In 2011, I found myself in a Birmingham Convent at the board meeting of Citizens UK, the community organising body that pioneered the Living Wage.
With the director Penny Woolcock, we’d been trying to get a film off the ground about two gangs in Birmingham who had been killing each other for years. Finding funding was difficult. We didn’t have a method for reconciling the two groups.
Community organising comes to the rescue
Citizens UK provided a set of contacts in Birmingham who gave us seed money. Citizens provided training which members of both gangs undertook and helped them create relationships which eventually led to a truce, brought about by the film One Mile Away.
As recent articles on Wonkhe have shown, community organising is also being adopted in HE. If it can heal actual gang rivalries, it also stands a chance of curing some of the more distanced relationships in our sector.
It’s hard to explain what community organising is. It doesn’t fit neatly into our binary concept of society as state and market. In fact, it embodies a way of thinking of society as made up of actors from the state, market and civil society, and makes a further argument that society works best when they are broadly in balance.
At its simplest, community organising is relational politics. It seeks to build power through individuals coming together to get to know each other, find things they have in common, turn those into a common interest which they work to realise.
How it works
Another reason it’s hard to explain community organising is that it defies some stereotypes about what civil society organisations are like. We sometimes conceive of charities or NGOs as worthy and pure, standing removed from power, and making absolutist claims.
Community organising is subtly different – it seeks to identify those who can make the decisions that will bring about the change they want, but is determined never to be a supplicant. Instead, members are trained to do a power analysis to work out how they can build their own power.

**Exercise data:**
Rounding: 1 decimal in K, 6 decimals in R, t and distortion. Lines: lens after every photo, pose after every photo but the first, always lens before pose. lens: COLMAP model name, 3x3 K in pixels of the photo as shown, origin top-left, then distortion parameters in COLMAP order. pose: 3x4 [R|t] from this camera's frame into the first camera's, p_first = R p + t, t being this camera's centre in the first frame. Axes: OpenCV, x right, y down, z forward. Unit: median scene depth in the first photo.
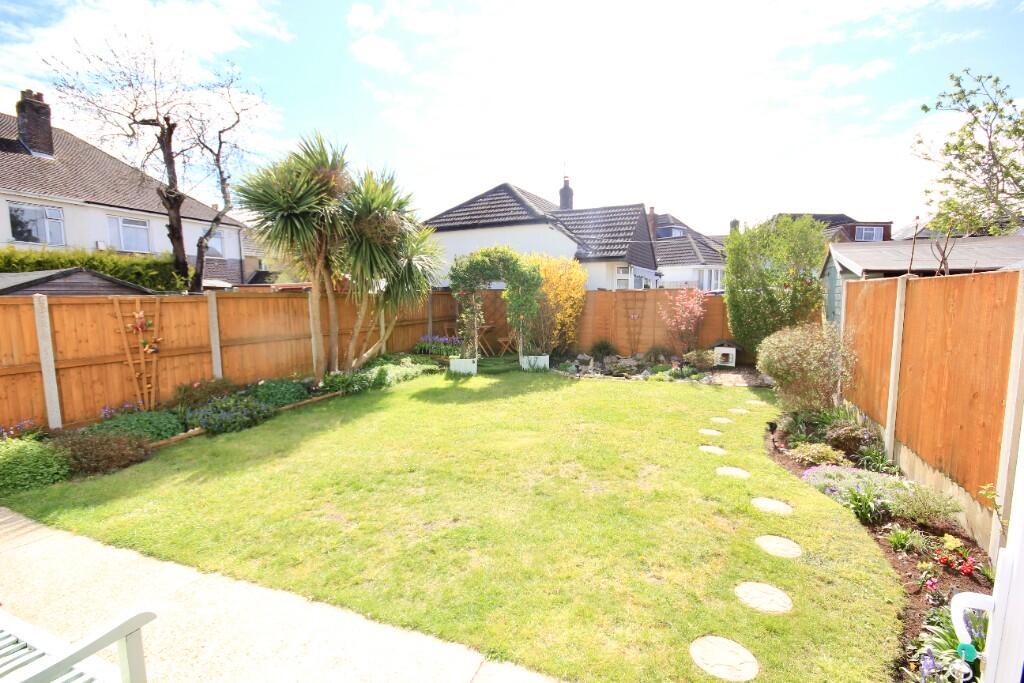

**Tasks to perform:**
a - Answer these questions using the passage on community organizing:
(i) In what year did the board meeting of Citizens UK take place?
(ii) What film brought about the truce between the two gangs?
(iii) What does the passage call community organizing at its simplest?
b - List every kind of actor that the passage on community organizing says society is made up of.

**Responses by task:**
a -
(i) 2011
(ii) One Mile Away
(iii) Relational politics

b -
- The state
- The market
- Civil society